An article in today’s Houston Chronicle, “Debate Flares over How to Cut Greenhouse Gas Emissions,” compares the relative merits of a carbon tax and cap-and-trade. We will be hearing a lot about these two approaches in the weeks and months ahead.
But the Chronicle article did not consider the other major alternative: neither a tax nor a cap-and-trade program. Yet that free-market alternative is alive and well. Some top Houston-based energy economists favor just this approach, which would amount to continuing the status quo as far as the federal government is concerned.
Several good arguments support the option of unpriced carbon dioxide (CO2).
First, it keeps the government from further politicizing the energy industry. If you believe that government is the problem and not the solution to energy problems, more government via a new energy tax is not the way to go.
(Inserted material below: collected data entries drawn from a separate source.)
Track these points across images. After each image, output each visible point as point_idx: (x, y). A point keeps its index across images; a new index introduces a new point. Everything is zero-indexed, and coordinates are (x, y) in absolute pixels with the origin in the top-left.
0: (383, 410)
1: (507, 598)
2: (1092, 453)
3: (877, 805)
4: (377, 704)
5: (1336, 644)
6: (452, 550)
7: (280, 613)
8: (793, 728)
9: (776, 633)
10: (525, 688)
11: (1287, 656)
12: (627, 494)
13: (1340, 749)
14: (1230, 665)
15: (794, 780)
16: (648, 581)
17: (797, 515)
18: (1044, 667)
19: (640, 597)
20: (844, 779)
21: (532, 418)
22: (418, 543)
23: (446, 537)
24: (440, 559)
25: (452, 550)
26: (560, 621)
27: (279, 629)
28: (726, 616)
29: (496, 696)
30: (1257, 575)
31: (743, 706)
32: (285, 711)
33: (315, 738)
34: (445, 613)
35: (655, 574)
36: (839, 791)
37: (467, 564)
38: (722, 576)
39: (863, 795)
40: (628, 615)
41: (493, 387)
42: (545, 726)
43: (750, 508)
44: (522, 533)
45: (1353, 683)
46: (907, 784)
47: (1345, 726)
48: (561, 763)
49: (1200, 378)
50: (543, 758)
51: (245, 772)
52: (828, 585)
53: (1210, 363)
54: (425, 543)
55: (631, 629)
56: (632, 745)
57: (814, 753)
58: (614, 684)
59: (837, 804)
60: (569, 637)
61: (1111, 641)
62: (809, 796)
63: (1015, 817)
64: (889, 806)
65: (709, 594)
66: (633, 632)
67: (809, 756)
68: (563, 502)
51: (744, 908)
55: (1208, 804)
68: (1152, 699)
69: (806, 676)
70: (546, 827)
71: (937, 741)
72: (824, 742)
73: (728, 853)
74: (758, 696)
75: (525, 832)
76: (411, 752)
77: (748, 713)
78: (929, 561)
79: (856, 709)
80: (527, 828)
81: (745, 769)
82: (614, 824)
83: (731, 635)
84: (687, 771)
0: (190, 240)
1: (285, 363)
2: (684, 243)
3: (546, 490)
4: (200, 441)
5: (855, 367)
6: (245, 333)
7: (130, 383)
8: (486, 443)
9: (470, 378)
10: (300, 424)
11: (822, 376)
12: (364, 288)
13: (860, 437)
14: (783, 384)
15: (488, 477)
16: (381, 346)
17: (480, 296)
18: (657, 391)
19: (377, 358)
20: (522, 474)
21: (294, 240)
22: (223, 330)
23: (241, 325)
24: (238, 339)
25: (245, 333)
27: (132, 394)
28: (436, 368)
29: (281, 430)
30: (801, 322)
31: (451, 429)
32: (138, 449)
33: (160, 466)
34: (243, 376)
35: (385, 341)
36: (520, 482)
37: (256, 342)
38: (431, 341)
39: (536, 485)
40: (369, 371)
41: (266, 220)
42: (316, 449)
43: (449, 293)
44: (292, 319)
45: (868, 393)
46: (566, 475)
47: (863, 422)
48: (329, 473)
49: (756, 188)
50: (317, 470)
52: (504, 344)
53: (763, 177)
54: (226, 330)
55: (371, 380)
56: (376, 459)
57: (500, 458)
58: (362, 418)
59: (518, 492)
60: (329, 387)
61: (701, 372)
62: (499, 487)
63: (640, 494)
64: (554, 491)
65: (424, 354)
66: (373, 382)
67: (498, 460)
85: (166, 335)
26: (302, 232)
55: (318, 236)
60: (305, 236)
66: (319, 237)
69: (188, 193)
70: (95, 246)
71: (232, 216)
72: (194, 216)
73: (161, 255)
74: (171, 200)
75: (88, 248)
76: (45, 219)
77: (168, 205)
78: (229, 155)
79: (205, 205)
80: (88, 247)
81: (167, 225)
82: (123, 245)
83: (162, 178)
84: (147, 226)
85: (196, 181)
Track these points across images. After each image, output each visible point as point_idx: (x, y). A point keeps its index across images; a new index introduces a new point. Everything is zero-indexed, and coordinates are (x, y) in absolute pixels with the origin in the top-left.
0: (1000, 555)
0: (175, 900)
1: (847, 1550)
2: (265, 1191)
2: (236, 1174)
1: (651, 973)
Second, such an energy tax is regressive, hurting lower- and middle-income users the most. Thus a complicated rebate or credit program might have to be imposed in order to neutralize the problems of the “simple” tax approach.
Third, any tax will disadvantage the imposing country relative to countries without CO2 taxation. Such a discrepancy invites new restrictions on international trade in the name of “equality” and “climate stabilization.” A trade war might arise between developed countries with carbon restrictions and developing counties with lighter or no carbon restrictions. Such protectionism is a high cost of such a tax. (Cap-and-trade has the same flaw).
Fourth, any new addition to the tax code, even if it is revenue neutral at inception, will take on a life of its own. The tax might change in unpredictable and unjustified ways, and it might not be revenue neutral for long. So the qualitative decision–do not impose a new tax, period–guards against the quantitative unpredictability of a new tax regime.
Are there other worthy arguments to add to these four?